Social media has pros and cons when the classroom is involved
When news broke last month that Newark teacher Krista Hodges used Twitter to express her desire to stab some of her students and pour hot coffee on them, the questions arose quickly: Aren’t there rules about that? Why wasn’t she fired?The answer is that teachers who use social media are living in the Wild West: Rules are few and far between, and discipline for stepping over the line is a hit-or-miss proposition.
In Hodges’ case, she acknowledged receiving a written reprimand from her school district. After this newspaper’s disclosure of her tweets, local police initiated an investigation into the matter. In other cases, teachers have been fired for much less.
“We’re not given any guidelines, really,” said Carissa Weintraub, a science teacher at Ygnacio Valley High in Concord and a Twitter user. “At this point, it’s sort of a free-for-all and we’re learning as we go along. I’ve heard horror stories across the country about people losing their jobs after posting stuff on Twitter or on Facebook.”
Weintraub added that teachers need to be trained how to use social media “the same way students need to be taught how to use it.”
Newark Unified School District Interim Superintendent Tim Erwin said the district, like many others, has no policy on teacher use of social media nor does it have written guidelines for dealing with teachers who go too far.
Eric Goldman, a law professor and co-director of the High Tech Law Institute at Santa Clara University School of Law, said the drafting of policies is not easy.
“Some school districts are making rules,” Goldman said. “But it requires careful thought. The policy has to navigate between legitimate use of social media and the free speech rights of employees. School districts basically have to tell their teachers not to do anything stupid online. That’s the gist of it.”
Or as Ligia Giese, a Berkeley mother of two students in public schools, put it, it’s about respect.
“I think if you’re talking about your job, whether it’s in public, on the Internet or in any other forum, I would like the teacher to have respect for the students,” Giese said. “I couldn’t pinpoint the wording of the rule, but I would expect a teacher, like any professional, would speak with a modicum of respect.”
While teachers have the protections of free speech, when they post things on the Internet, be it in blogs, emails or social media like Twitter and Facebook, they need to know they are giving administrators information about their job performance and responsibilities that they would not otherwise have, Goldman said.
“We all joke about the ways that we could maliciously behave in our jobs,” Goldman said. “That’s gallows humor. Going online gets problematic. With (Hodges) it was not just a joke, it was a running theme. At some point it crosses over from being a joke to a warning sign.”
Other teachers have been fired for posting much less offensive things than what Hodges wrote.
Just this summer, according to Goldman’s Technology & Marketing Law Blog, a judge upheld the firing of a Pennsylvania teacher who used a blog to call her students “frightfully dim” and “rat like” and said the parents were “breeding a disgusting brood of insolent, unappreciative, selfish brats.”

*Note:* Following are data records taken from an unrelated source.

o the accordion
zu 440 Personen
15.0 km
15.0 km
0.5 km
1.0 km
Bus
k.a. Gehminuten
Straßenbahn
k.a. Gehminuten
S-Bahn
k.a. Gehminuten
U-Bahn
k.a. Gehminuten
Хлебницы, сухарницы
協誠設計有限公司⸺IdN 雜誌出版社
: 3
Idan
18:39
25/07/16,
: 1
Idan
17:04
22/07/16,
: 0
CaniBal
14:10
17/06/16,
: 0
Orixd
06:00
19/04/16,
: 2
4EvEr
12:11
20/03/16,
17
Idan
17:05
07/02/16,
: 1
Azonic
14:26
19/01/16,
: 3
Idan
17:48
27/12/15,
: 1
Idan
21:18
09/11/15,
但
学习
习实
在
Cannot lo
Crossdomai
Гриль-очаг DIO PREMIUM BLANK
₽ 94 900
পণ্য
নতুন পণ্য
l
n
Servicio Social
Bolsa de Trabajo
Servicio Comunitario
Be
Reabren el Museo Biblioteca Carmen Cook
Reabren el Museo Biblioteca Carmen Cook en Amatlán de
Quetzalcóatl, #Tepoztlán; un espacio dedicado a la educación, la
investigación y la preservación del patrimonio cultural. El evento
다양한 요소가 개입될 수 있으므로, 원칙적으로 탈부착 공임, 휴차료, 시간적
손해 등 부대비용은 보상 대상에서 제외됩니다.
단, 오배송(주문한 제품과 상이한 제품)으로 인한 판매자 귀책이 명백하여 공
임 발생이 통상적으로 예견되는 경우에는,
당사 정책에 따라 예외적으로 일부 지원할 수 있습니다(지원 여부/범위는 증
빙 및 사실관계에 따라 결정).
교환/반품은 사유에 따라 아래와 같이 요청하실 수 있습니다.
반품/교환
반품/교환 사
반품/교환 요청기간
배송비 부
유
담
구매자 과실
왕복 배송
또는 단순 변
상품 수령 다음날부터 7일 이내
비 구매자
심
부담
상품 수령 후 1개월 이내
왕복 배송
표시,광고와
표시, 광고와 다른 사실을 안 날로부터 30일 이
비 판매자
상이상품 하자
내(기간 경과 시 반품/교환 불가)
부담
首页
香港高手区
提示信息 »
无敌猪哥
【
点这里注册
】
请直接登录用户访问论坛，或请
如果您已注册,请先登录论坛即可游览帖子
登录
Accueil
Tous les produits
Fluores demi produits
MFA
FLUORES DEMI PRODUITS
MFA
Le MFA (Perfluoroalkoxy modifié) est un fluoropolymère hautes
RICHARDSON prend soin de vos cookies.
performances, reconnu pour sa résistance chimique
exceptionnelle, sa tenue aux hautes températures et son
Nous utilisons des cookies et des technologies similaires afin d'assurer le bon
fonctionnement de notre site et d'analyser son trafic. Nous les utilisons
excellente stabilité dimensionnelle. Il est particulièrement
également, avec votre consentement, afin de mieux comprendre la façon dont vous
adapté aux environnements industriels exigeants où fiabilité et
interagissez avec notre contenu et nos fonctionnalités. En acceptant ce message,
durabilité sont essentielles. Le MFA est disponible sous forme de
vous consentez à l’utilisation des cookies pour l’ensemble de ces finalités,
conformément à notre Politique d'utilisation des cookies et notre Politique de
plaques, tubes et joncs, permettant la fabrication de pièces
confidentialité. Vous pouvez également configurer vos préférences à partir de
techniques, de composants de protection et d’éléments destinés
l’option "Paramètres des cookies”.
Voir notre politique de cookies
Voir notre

The court said her speech was not protected because her comments were not a matter of legitimate “public concern,” an oft-used standard in cases of free speech rights of public employees.
“When it comes to government employees, we need to believe they are exercising their discretion properly because they are acting on behalf of the public,” Goldman said.
Last year a New Jersey teacher was fired for posting on Facebook that “I’m not a teacher — I’m a warden for future criminals!” She sued, asking for her job back on free speech grounds, but was rejected.
Here in the Bay Area, school districts are grappling with the problem regularly, but none contacted for this story have established a formal social media policy.
However, the board of the Mt. Diablo Unified School District has written a draft policy that says teachers will be disciplined for posting “inappropriate threatening, harassing, racist, biased, derogatory, disparaging or bullying comments toward or about any student or employee.”
The Berkeley, Oakland and San Jose Unified school districts have not put anything in writing. Nor has the Fremont Union High School District, which runs schools in San Jose, Sunnyvale and Cupertino.
“We researched this specific issue because of questions from teachers, and the best advice we can give them is use common sense and remember you are a public sector employee,” said Cathy Campbell, president of the Berkeley Federation of Teachers. “We also encourage them to not engage in a lot of social media with their students. There are no laws or court cases that clarify exactly what they can and can’t do. That’s the biggest challenge right now.”
Marisa Hanson, president of the East Side Teachers Association in San Jose, said the California Teachers Association counsels teachers not to have minors as Facebook friends.
But Newark Unified’s Erwin said social media, “when used appropriately, can be a very helpful tool in communicating with students, because that is where our students are a lot of times.”
The more common social media issue, Hanson said, is students posting inappropriate comments online about a teacher — a situation that may produce a conversation between district administrators and parents.
In Oakland, school district spokesman Troy Flint said he hasn’t heard of any teacher being disciplined for inappropriate social media use, and the district offers “very little guidance.”
“Right now, it’s a hodgepodge of practices that vary from school to school,” Flint said. “Creating a more universal standard that gives teachers guidance is something we should do. In the meantime, we’ve trusted teachers as professionals to use social media responsibly.”